* **Records shown**
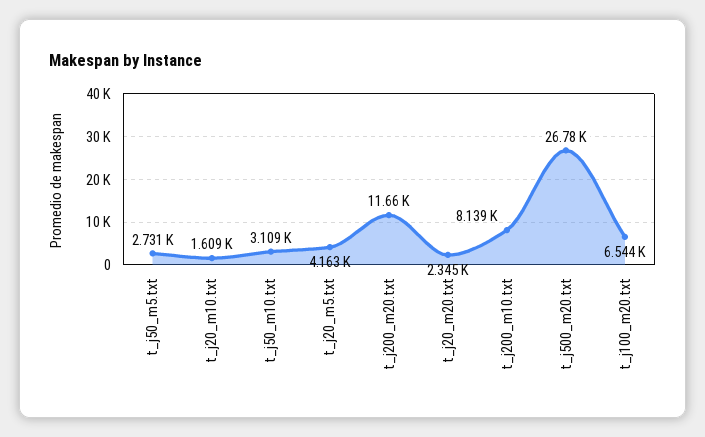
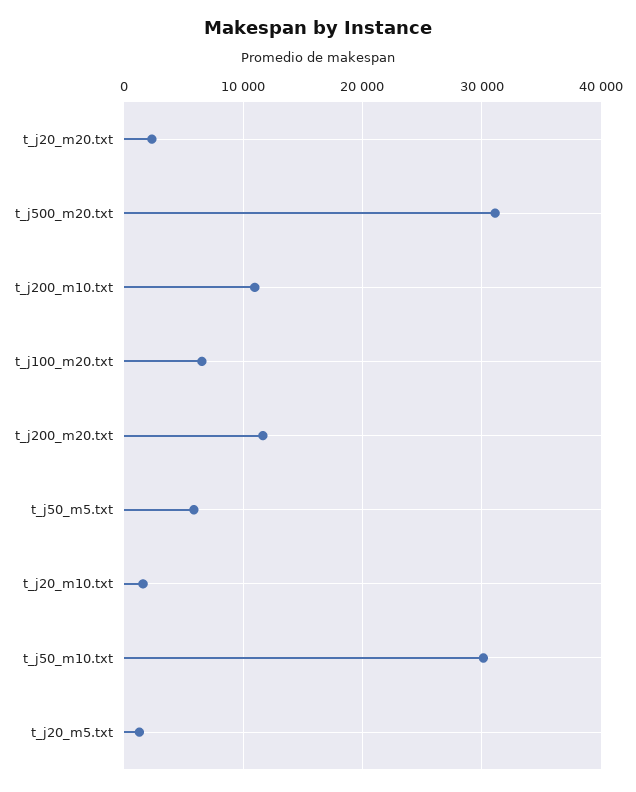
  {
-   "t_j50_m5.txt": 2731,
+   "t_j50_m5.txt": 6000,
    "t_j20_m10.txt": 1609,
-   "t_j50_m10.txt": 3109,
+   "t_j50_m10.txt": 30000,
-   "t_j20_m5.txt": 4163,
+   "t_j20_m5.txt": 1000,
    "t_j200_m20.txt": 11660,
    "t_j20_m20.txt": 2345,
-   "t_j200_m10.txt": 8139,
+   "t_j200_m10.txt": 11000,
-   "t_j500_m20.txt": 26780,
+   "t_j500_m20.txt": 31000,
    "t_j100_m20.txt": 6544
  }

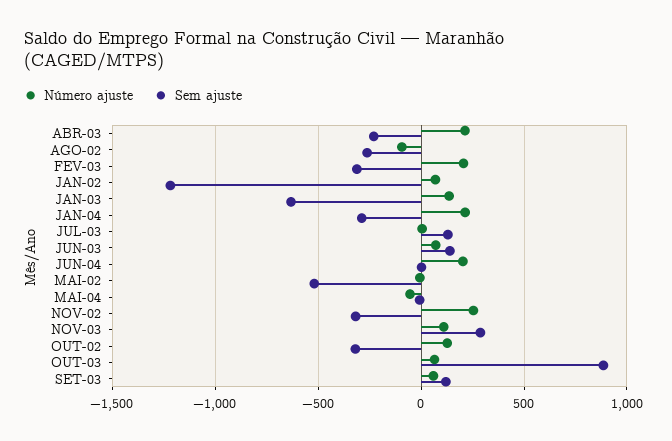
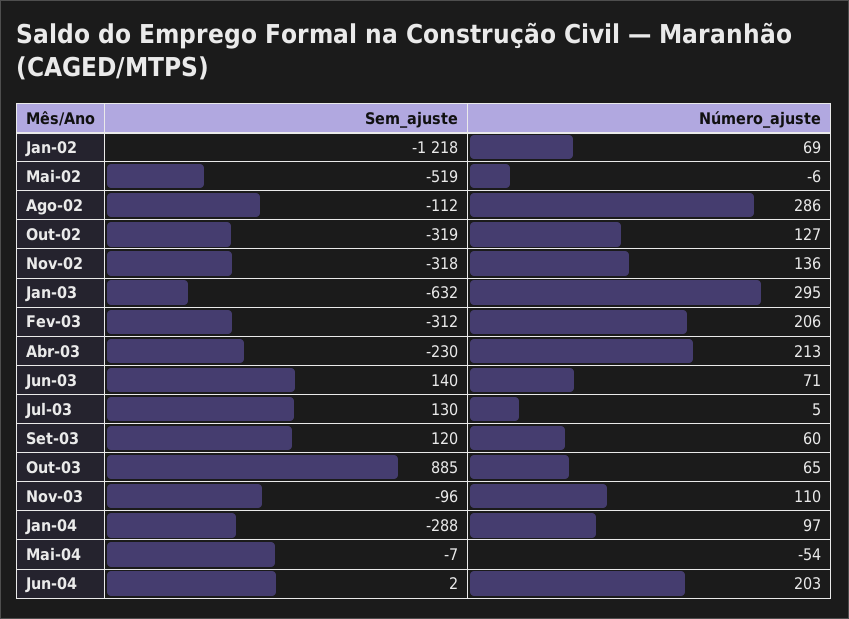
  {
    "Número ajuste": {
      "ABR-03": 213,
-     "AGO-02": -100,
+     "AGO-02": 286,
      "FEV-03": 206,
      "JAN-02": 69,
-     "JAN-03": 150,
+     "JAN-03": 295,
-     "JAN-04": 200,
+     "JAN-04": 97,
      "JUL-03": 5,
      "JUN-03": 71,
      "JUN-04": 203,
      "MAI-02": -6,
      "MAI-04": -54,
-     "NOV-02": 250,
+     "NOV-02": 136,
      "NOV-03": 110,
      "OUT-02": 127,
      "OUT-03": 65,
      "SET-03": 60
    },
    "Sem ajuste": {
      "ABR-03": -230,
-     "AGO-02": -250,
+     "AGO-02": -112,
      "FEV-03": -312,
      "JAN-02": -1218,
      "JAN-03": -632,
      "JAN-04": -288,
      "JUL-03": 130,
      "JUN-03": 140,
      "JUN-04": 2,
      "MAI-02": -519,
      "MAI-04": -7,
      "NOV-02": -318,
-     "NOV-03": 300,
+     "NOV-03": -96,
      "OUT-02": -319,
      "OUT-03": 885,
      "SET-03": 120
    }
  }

* **What the exercise asks**
With the images removed, reproduce all the material above word for word.

* **Response below**
  {
-   "t_j50_m5.txt": 2731,
+   "t_j50_m5.txt": 6000,
    "t_j20_m10.txt": 1609,
-   "t_j50_m10.txt": 3109,
+   "t_j50_m10.txt": 30000,
-   "t_j20_m5.txt": 4163,
+   "t_j20_m5.txt": 1000,
    "t_j200_m20.txt": 11660,
    "t_j20_m20.txt": 2345,
-   "t_j200_m10.txt": 8139,
+   "t_j200_m10.txt": 11000,
-   "t_j500_m20.txt": 26780,
+   "t_j500_m20.txt": 31000,
    "t_j100_m20.txt": 6544
  }

  {
    "Número ajuste": {
      "ABR-03": 213,
-     "AGO-02": -100,
+     "AGO-02": 286,
      "FEV-03": 206,
      "JAN-02": 69,
-     "JAN-03": 150,
+     "JAN-03": 295,
-     "JAN-04": 200,
+     "JAN-04": 97,
      "JUL-03": 5,
      "JUN-03": 71,
      "JUN-04": 203,
      "MAI-02": -6,
      "MAI-04": -54,
-     "NOV-02": 250,
+     "NOV-02": 136,
      "NOV-03": 110,
      "OUT-02": 127,
      "OUT-03": 65,
      "SET-03": 60
    },
    "Sem ajuste": {
      "ABR-03": -230,
-     "AGO-02": -250,
+     "AGO-02": -112,
      "FEV-03": -312,
      "JAN-02": -1218,
      "JAN-03": -632,
      "JAN-04": -288,
      "JUL-03": 130,
      "JUN-03": 140,
      "JUN-04": 2,
      "MAI-02": -519,
      "MAI-04": -7,
      "NOV-02": -318,
-     "NOV-03": 300,
+     "NOV-03": -96,
      "OUT-02": -319,
      "OUT-03": 885,
      "SET-03": 120
    }
  }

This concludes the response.